First drive: Ferrari Portofino
Prejudice Is An ugly Word…The Ferrari Portofino might not be held in the highest regard by some. Clearly, these are people who’ve never driven it.
It was an offhand comment from someone well clued-up on their cars that set me thinking. Referring to my impending drive of the Ferrari Portofino – Maranello’s latest attempt at a 2+2 GT ‘everyday’ model, which forms (for want of a much better phrase) the entry level to Prancing Horse ownership – this person described the 600hp/760Nm convertible in somewhat less-than-flattering terms. As if it were a car to be scorned, rather than fêted.
The reason for this is simple, of course: the California. No, not the western US state itself, but rather the Portofino’s immediate predecessor – a retractable hard-top convertible, built from 2008 to 2018 and available originally with a 4.3-litre nat-asp V8, before it became the California T in 2014 and was the first beneficiary of the 3.9-litre twin-turbo V8 that has gone on to power pretty much everything in Ferrari’s portfolio since… including the impending SF90 Stradale (albeit, it’s pretty uprated and electrically augmented in that car).
Critics, though, did not like the California. And nor did petrolheads, who openly derided this machine and used the oft-repeated phrase ‘doesn’t deserve the Ferrari badge’. It would appear, then, that even though it’s new and it looks better, the interior is vastly improved, it’s ridiculously fast and it sounds majestic, the Portofino is going to be treated to the same prejudicial scorn.
But do you know what the Portofino’s crime is? It’s that it’s useable. I mentioned ‘everyday’ earlier on as if it were a dirty word to be apportioned to a Ferrari, but the reality is that not everyone who craves a Cavallino Rampante is going to try and set a sub-eight-minute Nürburgring Nordschleife lap time in their pride and joy, not everyone who buys a Fezza will hang its backside out through every corner in armfuls of opposite lock and a fog of tyre smoke… basically, not everyone who wants a Ferrari is necessarily a dyed-in-the-wool helmsmith who thinks anything below a 488 Pista is beneath them.
Does that make the Portofino a bad car, then? Well, no, absolutely not. I mean, I’ve already said it’s hugely improved on the California/T and it really is; if you’ve never driven a Ferrari before, clambering into a Portofino is going to be a fine way to pop your Maranello cherry. It’s loud and it’s raucous and it’s thrilling, and it feels like a car that commands a bit of respect in the handling stakes.
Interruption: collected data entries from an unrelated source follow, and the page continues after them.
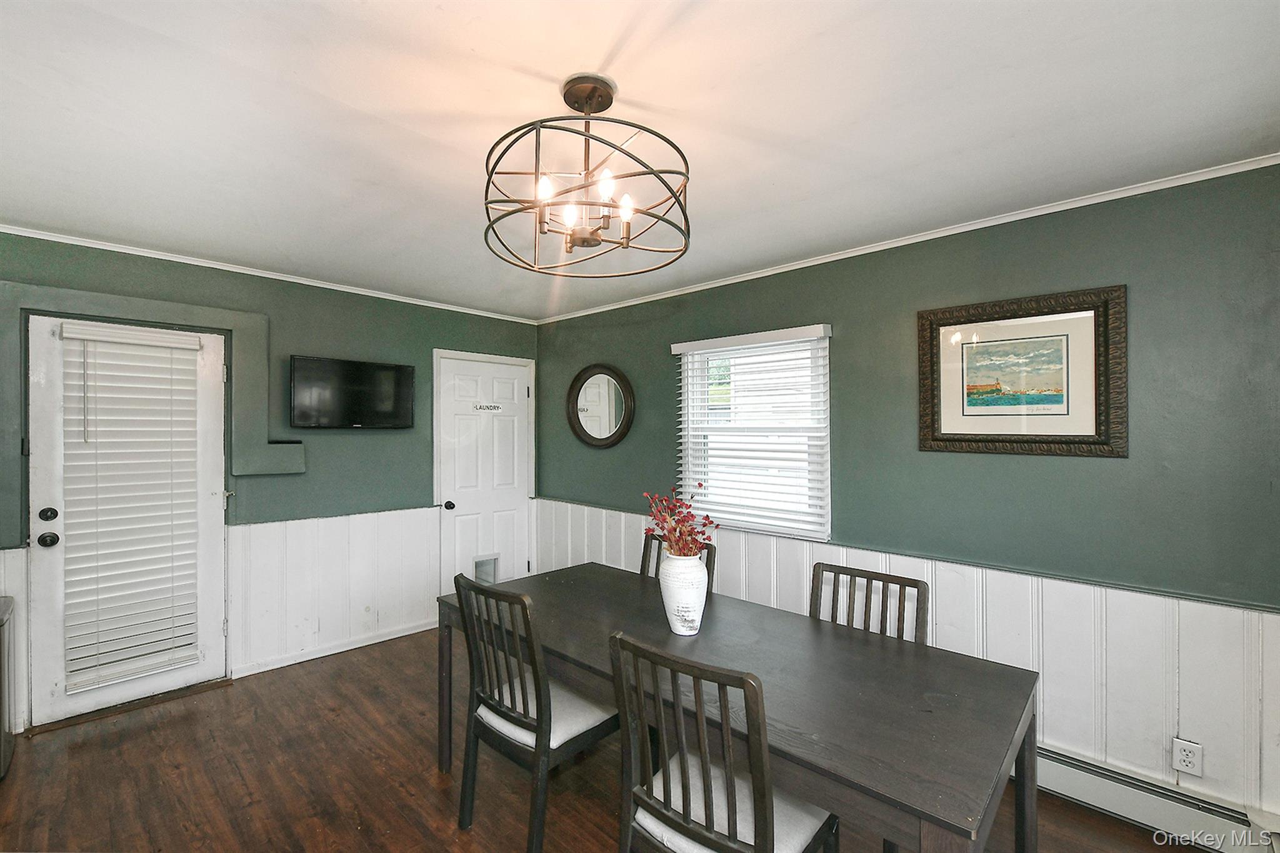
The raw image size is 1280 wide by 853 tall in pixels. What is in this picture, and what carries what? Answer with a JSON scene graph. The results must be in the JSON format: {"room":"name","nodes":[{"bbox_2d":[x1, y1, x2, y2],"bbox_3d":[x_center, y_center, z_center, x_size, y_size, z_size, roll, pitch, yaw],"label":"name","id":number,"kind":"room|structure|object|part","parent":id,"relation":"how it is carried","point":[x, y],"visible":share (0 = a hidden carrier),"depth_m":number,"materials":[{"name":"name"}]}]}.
{"room":"dining room","nodes":[
{"label":"dining room","id":0,"kind":"room"},
{"bbox_2d":[0,230,541,733],"bbox_3d":[-2.345,0.287,3.200,0.150,2.459,4.021,0,0,44],"label":"left wall","id":1,"kind":"structure","parent":0,"point":[364,441],"depth_m":3.23,"materials":[{"name":"paint"}]},
{"bbox_2d":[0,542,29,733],"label":"wainscoting","id":2,"kind":"structure","parent":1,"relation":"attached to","point":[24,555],"depth_m":2.41,"materials":[{"name":"white paint"}]},
{"bbox_2d":[24,313,231,725],"bbox_3d":[-2.728,0.490,2.715,0.119,2.005,0.797,0,0,44],"label":"exterior door","id":3,"kind":"structure","parent":1,"relation":"in","point":[39,481],"depth_m":2.59,"materials":[{"name":"white paint"}]},
{"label":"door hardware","id":4,"kind":"part","parent":3,"relation":"part of","materials":[{"name":"black metal"}]},
{"bbox_3d":[-2.982,0.448,2.524,0.062,0.067,0.064,0,0,44],"label":"deadbolt","id":5,"kind":"part","parent":3,"relation":"part of","materials":[{"name":"black metal"}]},
{"bbox_3d":[-2.975,0.571,2.519,0.070,0.067,0.069,0,0,44],"label":"doorknob","id":6,"kind":"part","parent":3,"relation":"part of","materials":[{"name":"black metal"}]},
{"bbox_2d":[56,325,203,692],"bbox_3d":[-2.706,0.410,2.674,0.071,1.778,0.506,0,0,44],"label":"door blind","id":7,"kind":"object","parent":3,"relation":"attached to","point":[119,647],"visible":0.98,"depth_m":2.64,"materials":[{"name":"white plastic"}]},
{"bbox_2d":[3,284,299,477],"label":"wall trim","id":8,"kind":"structure","parent":1,"relation":"attached to","point":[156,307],"depth_m":2.77,"materials":[{"name":"paint"}]},
{"bbox_2d":[0,224,543,324],"bbox_3d":[-2.268,-0.933,3.164,0.038,0.040,3.556,0,0,44],"label":"crown molding","id":9,"kind":"structure","parent":1,"relation":"attached to","point":[44,237],"depth_m":2.97,"materials":[{"name":"white paint"}]},
{"bbox_2d":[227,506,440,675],"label":"wainscoting","id":10,"kind":"structure","parent":1,"relation":"attached to","point":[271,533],"depth_m":3.32,"materials":[{"name":"white wood"}]},
{"bbox_2d":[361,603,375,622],"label":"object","id":11,"kind":"object","parent":10,"relation":"attached to","point":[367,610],"visible":0.98,"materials":[{"name":"white plastic"}]},
{"bbox_2d":[230,617,441,678],"bbox_3d":[-1.946,1.478,3.428,0.015,0.077,1.431,0,0,44],"label":"baseboard","id":12,"kind":"structure","parent":1,"relation":"attached to","point":[332,652],"depth_m":3.31,"materials":[{"name":"white paint"}]},
{"bbox_2d":[289,354,418,430],"bbox_3d":[-1.920,-0.206,3.368,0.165,0.462,0.752,0,0,44],"label":"television","id":13,"kind":"object","parent":1,"relation":"attached to","point":[399,369],"visible":0.98,"depth_m":3.29,"materials":[{"name":"black plastic"}]},
{"bbox_2d":[435,351,534,595],"bbox_3d":[-1.245,0.519,4.126,0.116,2.059,0.795,0,0,44],"label":"white door","id":14,"kind":"structure","parent":1,"relation":"in","point":[452,421],"depth_m":4.11,"materials":[{"name":"white paint"}]},
{"bbox_3d":[-1.521,0.631,3.981,0.072,0.068,0.068,0,0,44],"label":"doorknob","id":15,"kind":"part","parent":14,"relation":"part of","materials":[{"name":"black metal"}]},
{"bbox_2d":[473,553,499,583],"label":"pet door","id":16,"kind":"structure","parent":14,"relation":"in","point":[484,563],"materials":[{"name":"white"}]},
{"bbox_2d":[472,402,504,412],"bbox_3d":[-1.256,-0.156,4.120,0.004,0.071,0.278,0,0,44],"label":"door sign","id":17,"kind":"object","parent":14,"relation":"attached to","point":[494,406],"visible":0.98,"depth_m":4.12,"materials":[{"name":"white"}]},
{"bbox_2d":[0,625,1201,852],"bbox_3d":[-0.437,1.553,1.390,5.203,0.100,4.073,0,0,44],"label":"floor","id":18,"kind":"structure","parent":0,"point":[146,737],"depth_m":2.10,"materials":[{"name":"brown wood"}]},
{"bbox_2d":[0,596,17,779],"bbox_3d":[-2.913,1.152,2.057,0.414,0.711,0.424,0,0,44],"label":"trash can","id":19,"kind":"object","parent":18,"relation":"on","point":[9,605],"visible":0.99,"depth_m":2.17,"materials":[{"name":"silver metal"}]},
{"bbox_2d":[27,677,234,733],"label":"door threshold","id":20,"kind":"object","parent":18,"relation":"on","point":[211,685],"visible":0.81,"depth_m":2.65,"materials":[{"name":"brown wood"}]},
{"bbox_2d":[451,568,620,852],"bbox_3d":[-0.371,1.034,1.909,0.458,0.951,0.526,0,0,44],"label":"dining chair","id":21,"kind":"object","parent":18,"relation":"on","point":[537,730],"visible":0.9,"depth_m":1.77,"materials":[{"name":"wood"}]},
{"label":"seat cushion","id":22,"kind":"part","parent":21,"relation":"part of","materials":[{"name":"white fabric"}]},
{"bbox_2d":[640,531,714,587],"bbox_3d":[0.058,1.037,2.410,0.453,0.927,0.523,0,0,44],"label":"chair","id":23,"kind":"object","parent":18,"relation":"on","point":[707,560],"visible":0.07,"depth_m":2.58,"materials":[{"name":"brown wood"}]},
{"bbox_2d":[608,630,841,852],"bbox_3d":[0.236,1.035,1.368,0.460,0.953,0.516,0,0,44],"label":"dining chair","id":24,"kind":"object","parent":18,"relation":"on","point":[762,802],"visible":0.98,"depth_m":1.26,"materials":[{"name":"wood"}]},
{"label":"seat cushion","id":25,"kind":"part","parent":24,"relation":"part of","materials":[{"name":"white fabric"}]},
{"bbox_2d":[434,560,1041,852],"bbox_3d":[0.167,1.139,1.893,2.051,0.744,0.918,0,0,44],"label":"dining table","id":26,"kind":"object","parent":18,"relation":"on","point":[827,752],"visible":0.83,"depth_m":1.45,"materials":[{"name":"wood"}]},
{"bbox_2d":[658,551,708,635],"bbox_3d":[0.166,0.631,1.897,0.181,0.290,0.179,0,0,44],"label":"vase","id":27,"kind":"object","parent":26,"relation":"on","point":[702,590],"visible":0.91,"depth_m":1.83,"materials":[{"name":"white ceramic"}]},
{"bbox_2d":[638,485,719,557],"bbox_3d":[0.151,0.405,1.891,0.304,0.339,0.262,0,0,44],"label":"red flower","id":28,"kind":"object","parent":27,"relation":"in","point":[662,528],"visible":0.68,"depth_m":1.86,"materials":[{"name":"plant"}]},
{"bbox_2d":[810,561,928,646],"bbox_3d":[0.761,1.032,1.805,0.455,0.933,0.491,0,0,44],"label":"chair","id":29,"kind":"object","parent":18,"relation":"on","point":[917,588],"visible":0.25,"depth_m":1.93,"materials":[{"name":"wood"}]},
{"bbox_2d":[0,0,1279,321],"bbox_3d":[-0.465,-0.994,1.490,5.140,0.105,4.074,0,0,44],"label":"ceiling","id":30,"kind":"structure","parent":0,"point":[467,38],"depth_m":1.53,"materials":[{"name":"white paint"}]},
{"bbox_2d":[481,73,692,279],"bbox_3d":[-0.152,-0.728,1.456,0.594,0.477,0.590,0,0,44],"label":"chandelier","id":31,"kind":"object","parent":30,"relation":"hanging from","point":[569,247],"visible":0.99,"depth_m":1.38,"materials":[{"name":"metal"}]},
{"bbox_3d":[-0.251,-0.630,1.319,0.041,0.069,0.044,0,0,44],"label":"bulb","id":32,"kind":"part","parent":31,"relation":"part of","materials":[{"name":"white glass"}]},
{"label":"bulb","id":33,"kind":"part","parent":31,"relation":"part of","materials":[{"name":"white glass"}]},
{"bbox_3d":[-0.085,-0.618,1.278,0.041,0.071,0.043,0,0,44],"label":"bulb","id":34,"kind":"part","parent":31,"relation":"part of","materials":[{"name":"white"}]},
{"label":"bulb","id":35,"kind":"part","parent":31,"relation":"part of","materials":[{"name":"white"}]},
{"bbox_2d":[533,158,1279,821],"bbox_3d":[0.925,0.294,2.973,5.032,2.453,0.153,0,0,44],"label":"right wall","id":36,"kind":"structure","parent":0,"point":[942,459],"depth_m":2.09,"materials":[{"name":"paint"}]},
{"bbox_2d":[565,363,635,448],"bbox_3d":[-0.333,-0.160,3.929,0.739,0.680,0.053,0,0,44],"label":"round mirror","id":37,"kind":"object","parent":36,"relation":"attached to","point":[609,436],"visible":0.99,"depth_m":3.93,"materials":[{"name":"black mirror"}]},
{"bbox_2d":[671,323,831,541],"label":"window blind","id":38,"kind":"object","parent":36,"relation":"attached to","point":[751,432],"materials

And yet it’ll cruise. It has a decently comfortable ride on its optional two-stage adaptive dampers. The satnav and infotainment system works, and works well. Left to its own devices, the seven-speed dual-clutch ‘box will slot the Portofino into seventh gear before you’ve hit 50km/h, in an effort to make the open-top Fezza a little better on fuel; indeed, its parent company tries to claim it’ll go more than 740km on a tank if you drive it serenely.
Do all of these traits mean the Portofino isn’t a proper Ferrari? Are they things that this singularly supercar-y brand should be ignoring? Again, no. Ferrari, like any car company, needs to stand on its own two feet financially and turn a profit. It’s why a Ferrari SUV is already inbound. It’s why the California, for all the critical mauling it took throughout its decade-long life, sold around a third of Ferrari’s global output and was built in numbers exceeding 17,000 units during its lifespan. There are Ferrari owners who do want a car they can drive every day, and which has back seats (however vestigial they might be), and which has a decent boot, and which has an easier-going nature than an 812 Superfast… and yet they still want the Ferrari magic, they still want to feel like they made the right choice instead of buying a Mercedes SL. Judged on these scores, you have to say the Portofino is a 100 per cent direct hit on the ‘successful’ target.
Not that this will convince the diehard breed of car fans (and some of the more elitist critics). The Portofino, for all its 3.5-second 0-100km/h time and 320km/h top speed, will be a Ferrari to ignore, one built for the bright-trousers golfing brigade and fans of questionable branded apparel. But that’s entirely the wrong impression to have of this quite brilliant 600hp open-top GT. And I’m betting my friend, who made the flippant comment which triggered these thoughts, would feel the same way once he’s actually driven the oh-so-fine ‘Fino.